■ Task requirements ■
Can you update the records below, from their start through the line containing "- **Custom**: Specialized algorithms", so that "Parameters" becomes "Arguments" and everything else stays the same?

(Plain-text document sources)
----

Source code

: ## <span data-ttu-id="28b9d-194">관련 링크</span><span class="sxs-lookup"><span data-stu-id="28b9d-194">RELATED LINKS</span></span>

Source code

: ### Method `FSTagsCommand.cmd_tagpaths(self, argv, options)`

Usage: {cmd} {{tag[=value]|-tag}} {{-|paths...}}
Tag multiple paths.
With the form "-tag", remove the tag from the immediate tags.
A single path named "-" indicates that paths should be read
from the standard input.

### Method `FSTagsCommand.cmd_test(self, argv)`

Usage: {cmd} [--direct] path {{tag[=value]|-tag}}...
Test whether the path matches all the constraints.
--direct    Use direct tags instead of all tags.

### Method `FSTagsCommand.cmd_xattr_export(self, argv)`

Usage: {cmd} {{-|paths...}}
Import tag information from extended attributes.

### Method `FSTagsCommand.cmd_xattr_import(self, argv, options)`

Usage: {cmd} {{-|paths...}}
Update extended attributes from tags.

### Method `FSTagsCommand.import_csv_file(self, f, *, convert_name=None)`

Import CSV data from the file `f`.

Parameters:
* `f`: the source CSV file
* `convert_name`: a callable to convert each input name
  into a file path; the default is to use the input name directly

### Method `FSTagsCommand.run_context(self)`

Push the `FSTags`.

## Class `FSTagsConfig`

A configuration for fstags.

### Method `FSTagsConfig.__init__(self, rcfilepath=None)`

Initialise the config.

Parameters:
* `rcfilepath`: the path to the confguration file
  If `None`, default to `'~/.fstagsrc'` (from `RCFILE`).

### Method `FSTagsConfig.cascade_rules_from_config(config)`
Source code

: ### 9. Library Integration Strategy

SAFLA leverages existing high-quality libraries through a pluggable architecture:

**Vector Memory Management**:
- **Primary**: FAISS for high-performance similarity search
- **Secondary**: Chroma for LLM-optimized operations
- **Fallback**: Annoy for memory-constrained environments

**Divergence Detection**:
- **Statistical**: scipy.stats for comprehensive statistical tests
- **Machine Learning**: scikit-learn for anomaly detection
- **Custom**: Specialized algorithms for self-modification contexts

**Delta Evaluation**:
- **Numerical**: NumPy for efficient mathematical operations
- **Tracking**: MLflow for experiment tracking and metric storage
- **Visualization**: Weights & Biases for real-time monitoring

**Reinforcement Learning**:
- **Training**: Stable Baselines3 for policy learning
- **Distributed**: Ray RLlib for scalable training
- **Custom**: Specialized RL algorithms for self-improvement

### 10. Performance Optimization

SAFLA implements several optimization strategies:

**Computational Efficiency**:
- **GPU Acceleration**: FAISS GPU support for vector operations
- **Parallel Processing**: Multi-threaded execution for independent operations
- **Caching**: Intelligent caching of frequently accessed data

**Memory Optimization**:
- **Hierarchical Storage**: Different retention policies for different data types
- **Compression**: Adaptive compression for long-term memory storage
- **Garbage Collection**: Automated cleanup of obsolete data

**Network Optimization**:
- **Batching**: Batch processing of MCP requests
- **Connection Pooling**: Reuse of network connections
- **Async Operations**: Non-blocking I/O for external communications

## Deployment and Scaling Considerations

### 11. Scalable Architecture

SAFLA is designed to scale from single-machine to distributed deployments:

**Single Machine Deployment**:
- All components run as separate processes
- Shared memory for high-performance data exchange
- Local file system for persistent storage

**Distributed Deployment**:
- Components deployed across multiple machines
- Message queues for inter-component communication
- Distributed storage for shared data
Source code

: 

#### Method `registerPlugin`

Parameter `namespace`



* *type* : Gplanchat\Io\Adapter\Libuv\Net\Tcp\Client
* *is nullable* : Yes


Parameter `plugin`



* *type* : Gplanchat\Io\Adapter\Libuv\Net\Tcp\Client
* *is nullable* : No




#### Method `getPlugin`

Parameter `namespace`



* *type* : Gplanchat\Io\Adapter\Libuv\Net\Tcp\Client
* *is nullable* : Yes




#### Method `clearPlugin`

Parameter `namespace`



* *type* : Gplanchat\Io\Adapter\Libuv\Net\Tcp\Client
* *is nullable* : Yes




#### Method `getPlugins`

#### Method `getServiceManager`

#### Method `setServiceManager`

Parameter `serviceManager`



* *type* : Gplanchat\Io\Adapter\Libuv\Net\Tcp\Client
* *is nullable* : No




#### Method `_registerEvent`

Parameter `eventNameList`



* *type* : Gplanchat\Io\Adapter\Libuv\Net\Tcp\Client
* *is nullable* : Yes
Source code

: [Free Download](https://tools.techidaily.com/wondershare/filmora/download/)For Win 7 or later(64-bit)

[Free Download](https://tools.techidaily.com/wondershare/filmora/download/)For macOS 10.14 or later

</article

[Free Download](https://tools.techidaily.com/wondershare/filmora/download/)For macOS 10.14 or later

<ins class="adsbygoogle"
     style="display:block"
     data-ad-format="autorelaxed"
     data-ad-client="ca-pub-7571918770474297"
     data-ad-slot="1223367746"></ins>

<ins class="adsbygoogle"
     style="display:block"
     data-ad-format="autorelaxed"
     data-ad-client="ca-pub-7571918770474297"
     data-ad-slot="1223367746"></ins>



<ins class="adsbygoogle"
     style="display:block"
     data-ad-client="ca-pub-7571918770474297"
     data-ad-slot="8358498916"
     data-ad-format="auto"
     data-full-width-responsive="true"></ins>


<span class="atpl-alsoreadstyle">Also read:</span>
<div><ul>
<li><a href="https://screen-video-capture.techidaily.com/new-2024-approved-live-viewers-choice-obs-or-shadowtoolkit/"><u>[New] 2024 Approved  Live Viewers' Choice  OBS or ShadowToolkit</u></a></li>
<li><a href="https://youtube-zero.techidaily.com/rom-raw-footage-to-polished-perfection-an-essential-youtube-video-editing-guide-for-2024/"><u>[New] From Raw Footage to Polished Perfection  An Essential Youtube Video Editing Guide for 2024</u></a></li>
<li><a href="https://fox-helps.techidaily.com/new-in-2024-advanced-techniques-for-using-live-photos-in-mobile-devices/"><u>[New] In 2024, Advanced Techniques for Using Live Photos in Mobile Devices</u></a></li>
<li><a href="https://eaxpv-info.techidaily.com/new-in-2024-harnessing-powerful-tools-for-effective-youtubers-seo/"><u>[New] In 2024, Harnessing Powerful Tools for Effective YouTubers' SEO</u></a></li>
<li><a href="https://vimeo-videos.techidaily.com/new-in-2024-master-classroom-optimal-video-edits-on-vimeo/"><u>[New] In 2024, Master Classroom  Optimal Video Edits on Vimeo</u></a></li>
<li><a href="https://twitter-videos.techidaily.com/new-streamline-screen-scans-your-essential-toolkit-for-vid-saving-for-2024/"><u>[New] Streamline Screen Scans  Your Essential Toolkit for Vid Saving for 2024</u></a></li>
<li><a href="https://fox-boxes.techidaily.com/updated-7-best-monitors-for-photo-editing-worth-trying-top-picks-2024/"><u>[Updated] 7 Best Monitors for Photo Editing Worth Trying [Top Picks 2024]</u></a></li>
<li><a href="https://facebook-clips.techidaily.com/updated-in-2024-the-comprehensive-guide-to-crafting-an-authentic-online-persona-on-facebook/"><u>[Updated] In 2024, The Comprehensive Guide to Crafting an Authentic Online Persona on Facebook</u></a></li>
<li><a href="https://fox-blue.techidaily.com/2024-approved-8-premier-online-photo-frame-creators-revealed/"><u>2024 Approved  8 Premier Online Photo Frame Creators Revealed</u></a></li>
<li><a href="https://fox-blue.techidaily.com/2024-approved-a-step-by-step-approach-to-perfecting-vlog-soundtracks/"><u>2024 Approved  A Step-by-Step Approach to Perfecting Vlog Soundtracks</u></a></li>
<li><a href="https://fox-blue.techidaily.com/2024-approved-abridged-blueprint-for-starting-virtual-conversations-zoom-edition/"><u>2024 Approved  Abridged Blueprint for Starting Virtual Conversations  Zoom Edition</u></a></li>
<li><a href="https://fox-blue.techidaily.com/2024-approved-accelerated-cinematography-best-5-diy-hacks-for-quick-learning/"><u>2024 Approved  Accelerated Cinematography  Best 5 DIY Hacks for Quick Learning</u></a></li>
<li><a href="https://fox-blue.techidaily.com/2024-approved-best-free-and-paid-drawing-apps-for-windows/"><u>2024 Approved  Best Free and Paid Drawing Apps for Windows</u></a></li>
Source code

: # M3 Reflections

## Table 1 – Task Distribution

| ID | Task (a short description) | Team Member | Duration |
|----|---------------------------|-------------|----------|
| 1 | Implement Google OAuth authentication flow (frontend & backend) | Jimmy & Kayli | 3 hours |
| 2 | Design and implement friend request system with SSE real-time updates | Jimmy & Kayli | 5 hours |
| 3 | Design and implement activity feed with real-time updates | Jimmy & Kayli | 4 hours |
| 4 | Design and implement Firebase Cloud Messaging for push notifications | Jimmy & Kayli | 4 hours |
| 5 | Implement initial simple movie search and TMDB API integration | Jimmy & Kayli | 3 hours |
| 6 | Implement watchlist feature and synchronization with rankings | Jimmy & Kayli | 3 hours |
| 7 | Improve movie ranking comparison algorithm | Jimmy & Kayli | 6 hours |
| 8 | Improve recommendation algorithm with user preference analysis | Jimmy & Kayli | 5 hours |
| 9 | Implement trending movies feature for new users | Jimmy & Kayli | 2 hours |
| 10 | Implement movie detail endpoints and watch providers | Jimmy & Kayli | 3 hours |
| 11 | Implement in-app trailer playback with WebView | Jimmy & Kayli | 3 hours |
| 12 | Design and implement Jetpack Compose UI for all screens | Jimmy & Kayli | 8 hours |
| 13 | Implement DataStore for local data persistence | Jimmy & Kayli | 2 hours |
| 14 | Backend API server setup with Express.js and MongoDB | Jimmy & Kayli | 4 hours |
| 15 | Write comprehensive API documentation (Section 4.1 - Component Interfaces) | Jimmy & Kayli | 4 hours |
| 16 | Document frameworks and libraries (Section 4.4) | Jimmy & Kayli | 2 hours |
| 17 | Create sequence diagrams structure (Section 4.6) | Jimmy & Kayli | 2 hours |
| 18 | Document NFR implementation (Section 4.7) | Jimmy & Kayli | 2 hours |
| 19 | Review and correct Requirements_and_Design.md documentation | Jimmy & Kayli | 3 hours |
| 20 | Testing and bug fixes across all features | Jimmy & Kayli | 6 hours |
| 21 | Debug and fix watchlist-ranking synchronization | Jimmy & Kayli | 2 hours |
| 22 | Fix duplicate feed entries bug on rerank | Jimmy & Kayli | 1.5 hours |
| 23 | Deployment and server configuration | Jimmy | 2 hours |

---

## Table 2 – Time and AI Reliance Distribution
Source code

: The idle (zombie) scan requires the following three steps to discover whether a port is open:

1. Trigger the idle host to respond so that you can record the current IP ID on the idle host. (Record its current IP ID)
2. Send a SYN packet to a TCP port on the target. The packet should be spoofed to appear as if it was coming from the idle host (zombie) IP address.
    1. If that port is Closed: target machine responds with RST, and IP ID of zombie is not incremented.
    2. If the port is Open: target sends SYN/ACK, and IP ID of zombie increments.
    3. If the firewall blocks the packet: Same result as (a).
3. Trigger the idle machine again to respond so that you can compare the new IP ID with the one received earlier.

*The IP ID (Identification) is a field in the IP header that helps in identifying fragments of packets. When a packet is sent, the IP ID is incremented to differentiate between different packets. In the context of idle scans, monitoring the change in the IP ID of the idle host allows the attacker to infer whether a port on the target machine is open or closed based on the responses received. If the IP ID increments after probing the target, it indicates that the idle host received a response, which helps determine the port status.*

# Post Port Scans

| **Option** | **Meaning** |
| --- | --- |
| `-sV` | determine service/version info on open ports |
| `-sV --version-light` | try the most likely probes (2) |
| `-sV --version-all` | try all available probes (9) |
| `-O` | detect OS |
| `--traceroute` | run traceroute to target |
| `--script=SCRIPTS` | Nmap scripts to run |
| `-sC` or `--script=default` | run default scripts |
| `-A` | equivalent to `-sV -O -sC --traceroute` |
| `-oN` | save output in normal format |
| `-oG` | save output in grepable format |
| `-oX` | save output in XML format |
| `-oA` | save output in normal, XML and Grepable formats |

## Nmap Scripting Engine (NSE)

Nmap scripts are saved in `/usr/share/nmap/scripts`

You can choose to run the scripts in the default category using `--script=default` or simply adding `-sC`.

----

■ Exercise result ■
Source code

: ## <span data-ttu-id="28b9d-194">관련 링크</span><span class="sxs-lookup"><span data-stu-id="28b9d-194">RELATED LINKS</span></span>

Source code

: ### Method `FSTagsCommand.cmd_tagpaths(self, argv, options)`

Usage: {cmd} {{tag[=value]|-tag}} {{-|paths...}}
Tag multiple paths.
With the form "-tag", remove the tag from the immediate tags.
A single path named "-" indicates that paths should be read
from the standard input.

### Method `FSTagsCommand.cmd_test(self, argv)`

Usage: {cmd} [--direct] path {{tag[=value]|-tag}}...
Test whether the path matches all the constraints.
--direct    Use direct tags instead of all tags.

### Method `FSTagsCommand.cmd_xattr_export(self, argv)`

Usage: {cmd} {{-|paths...}}
Import tag information from extended attributes.

### Method `FSTagsCommand.cmd_xattr_import(self, argv, options)`

Usage: {cmd} {{-|paths...}}
Update extended attributes from tags.

### Method `FSTagsCommand.import_csv_file(self, f, *, convert_name=None)`

Import CSV data from the file `f`.

Arguments:
* `f`: the source CSV file
* `convert_name`: a callable to convert each input name
  into a file path; the default is to use the input name directly

### Method `FSTagsCommand.run_context(self)`

Push the `FSTags`.

## Class `FSTagsConfig`

A configuration for fstags.

### Method `FSTagsConfig.__init__(self, rcfilepath=None)`

Initialise the config.

Arguments:
* `rcfilepath`: the path to the confguration file
  If `None`, default to `'~/.fstagsrc'` (from `RCFILE`).

### Method `FSTagsConfig.cascade_rules_from_config(config)`
Source code

: ### 9. Library Integration Strategy

SAFLA leverages existing high-quality libraries through a pluggable architecture:

**Vector Memory Management**:
- **Primary**: FAISS for high-performance similarity search
- **Secondary**: Chroma for LLM-optimized operations
- **Fallback**: Annoy for memory-constrained environments

**Divergence Detection**:
- **Statistical**: scipy.stats for comprehensive statistical tests
- **Machine Learning**: scikit-learn for anomaly detection
- **Custom**: Specialized algorithms for self-modification contexts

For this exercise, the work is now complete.